Reproduce the records below exactly, leaving their images out.

Start of Block

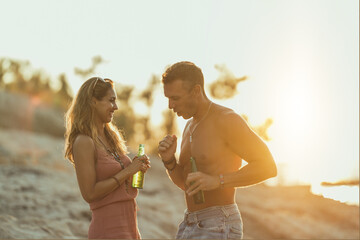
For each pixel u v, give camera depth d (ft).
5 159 38.09
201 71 10.89
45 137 57.57
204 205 10.78
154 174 49.24
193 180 10.01
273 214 41.88
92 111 11.02
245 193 49.24
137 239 11.23
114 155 11.34
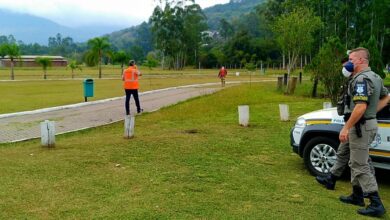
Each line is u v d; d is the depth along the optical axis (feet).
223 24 497.05
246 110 39.37
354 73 17.15
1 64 354.13
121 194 18.61
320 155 22.63
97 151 27.14
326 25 161.17
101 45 203.10
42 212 16.30
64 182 20.27
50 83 123.85
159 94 81.05
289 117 46.50
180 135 33.68
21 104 61.16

End of Block

REPLY TO THE EXERCISE =
For each pixel u v, give camera depth d (ft).
5 159 38.09
201 71 10.89
45 137 57.57
204 205 10.78
154 174 49.24
193 180 10.01
273 214 41.88
92 111 11.02
245 193 49.24
137 239 11.23
114 155 11.34
Each line is u v d; d is the depth along the optical axis (feet).
223 24 497.05
246 110 39.37
354 73 17.15
1 64 354.13
121 194 18.61
320 155 22.63
97 151 27.14
326 25 161.17
101 45 203.10
42 212 16.30
64 182 20.27
50 83 123.85
159 94 81.05
289 117 46.50
180 135 33.68
21 104 61.16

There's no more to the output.